» Data for the task
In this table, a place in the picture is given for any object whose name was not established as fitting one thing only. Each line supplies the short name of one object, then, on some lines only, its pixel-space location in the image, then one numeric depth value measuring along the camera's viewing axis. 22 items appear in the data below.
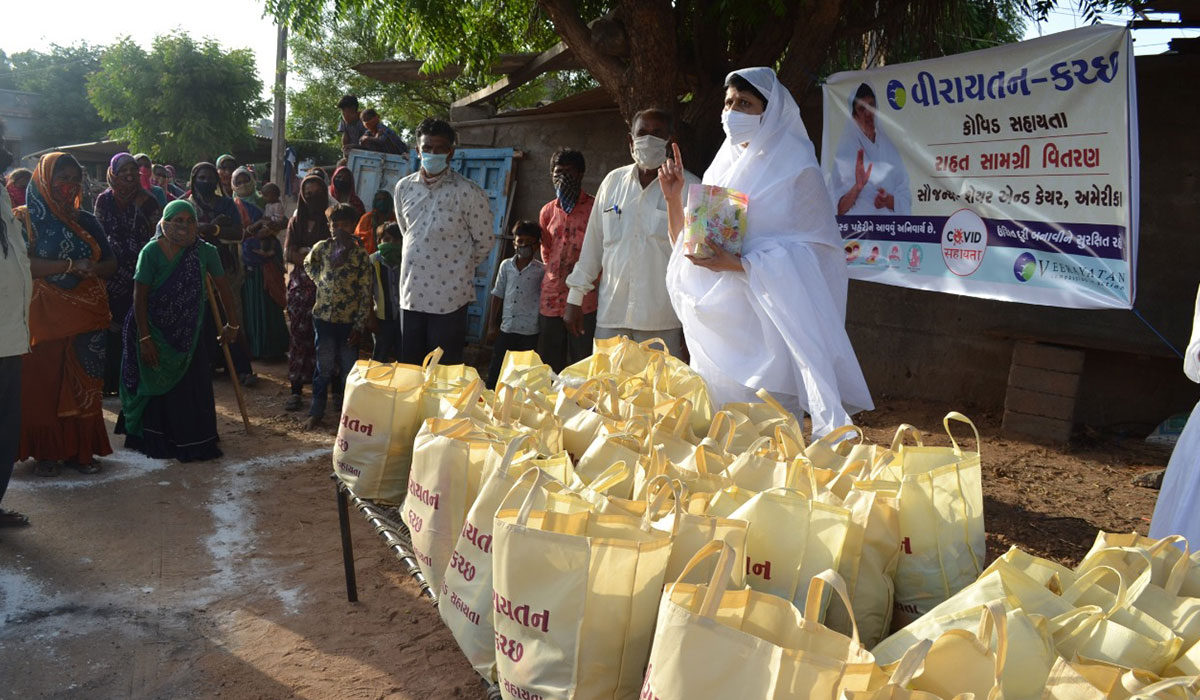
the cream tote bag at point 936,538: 1.93
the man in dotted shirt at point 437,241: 5.86
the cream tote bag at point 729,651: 1.26
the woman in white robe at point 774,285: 3.26
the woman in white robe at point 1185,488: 2.67
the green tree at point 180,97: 28.67
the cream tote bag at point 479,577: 1.98
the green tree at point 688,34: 6.32
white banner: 4.96
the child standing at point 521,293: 6.61
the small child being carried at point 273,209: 8.69
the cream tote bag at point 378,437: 2.92
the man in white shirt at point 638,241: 4.69
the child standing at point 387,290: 7.02
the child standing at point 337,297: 6.50
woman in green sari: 5.50
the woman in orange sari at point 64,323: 5.10
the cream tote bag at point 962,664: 1.30
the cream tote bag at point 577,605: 1.61
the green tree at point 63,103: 46.47
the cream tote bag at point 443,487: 2.29
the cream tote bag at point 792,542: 1.77
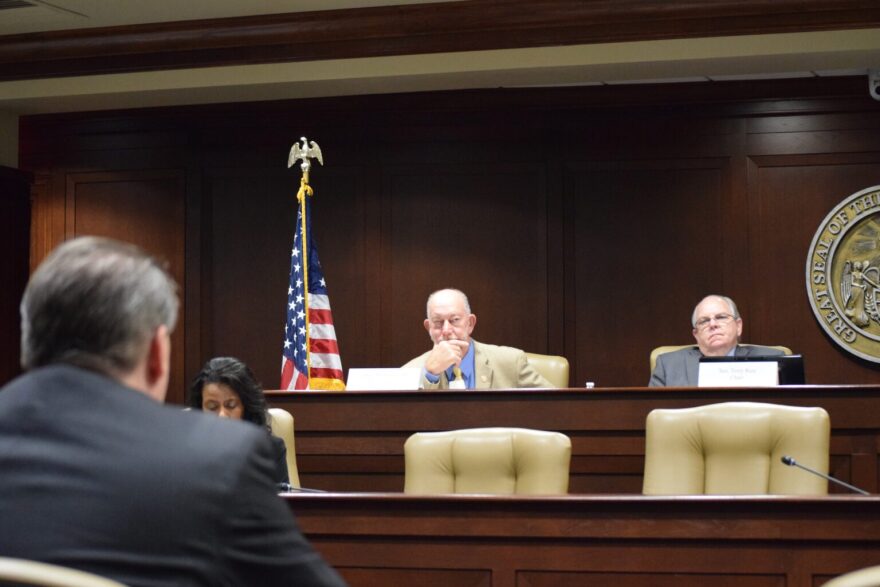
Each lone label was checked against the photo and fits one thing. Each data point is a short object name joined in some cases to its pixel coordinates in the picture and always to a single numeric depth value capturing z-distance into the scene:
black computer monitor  8.81
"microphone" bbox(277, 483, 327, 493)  6.24
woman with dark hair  7.41
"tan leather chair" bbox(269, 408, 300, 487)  8.03
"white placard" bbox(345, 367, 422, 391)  9.13
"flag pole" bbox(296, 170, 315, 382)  11.34
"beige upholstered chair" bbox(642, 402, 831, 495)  6.93
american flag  11.08
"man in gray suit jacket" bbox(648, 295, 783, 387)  10.13
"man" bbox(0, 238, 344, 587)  2.15
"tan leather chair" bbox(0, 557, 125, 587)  2.06
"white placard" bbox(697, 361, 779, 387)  8.72
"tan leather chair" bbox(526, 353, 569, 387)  10.07
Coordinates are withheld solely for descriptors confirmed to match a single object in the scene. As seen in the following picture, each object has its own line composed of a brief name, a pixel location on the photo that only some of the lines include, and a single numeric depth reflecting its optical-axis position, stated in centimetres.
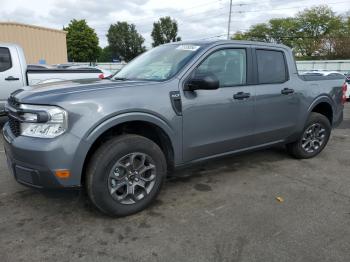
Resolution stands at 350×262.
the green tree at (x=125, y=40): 7931
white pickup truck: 709
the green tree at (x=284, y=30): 7006
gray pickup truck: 275
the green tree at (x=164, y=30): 7869
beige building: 2058
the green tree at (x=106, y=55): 8506
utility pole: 3985
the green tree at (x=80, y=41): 5834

» Instructions to follow
Only the lines from the one containing "Each lone label" through the last line of the records above should be repeated, exactly and without pictures.

» Written response
Each lone label was checked against the photo and fits one thing. Each data point is a short object name joined in some cases to its pixel coordinates in the picture and always to a single numeric depth value capturing z-distance into the scene:
black computer monitor  8.81
"microphone" bbox(277, 483, 327, 493)  6.24
woman with dark hair  7.41
"tan leather chair" bbox(269, 408, 300, 487)  8.03
"white placard" bbox(345, 367, 422, 391)  9.13
"flag pole" bbox(296, 170, 315, 382)  11.34
"beige upholstered chair" bbox(642, 402, 831, 495)  6.93
american flag  11.08
"man in gray suit jacket" bbox(648, 295, 783, 387)  10.13
"man" bbox(0, 238, 344, 587)  2.15
"tan leather chair" bbox(0, 557, 125, 587)  2.06
"white placard" bbox(697, 361, 779, 387)  8.72
"tan leather chair" bbox(526, 353, 569, 387)  10.07
Coordinates are withheld solely for descriptors confirmed to match a single object in the scene. As seen in the following picture, each object has its own line composed of a brief name, a pixel location on the photo that only some of the lines include, and a single numeric depth reflecting its optical-axis position, stated in centimetres.
Resolution stands at 350×262.
the green tree at (x=125, y=40): 7931
white pickup truck: 709
the green tree at (x=284, y=30): 7006
gray pickup truck: 275
the green tree at (x=164, y=30): 7869
beige building: 2058
the green tree at (x=106, y=55): 8506
utility pole: 3985
the green tree at (x=80, y=41): 5834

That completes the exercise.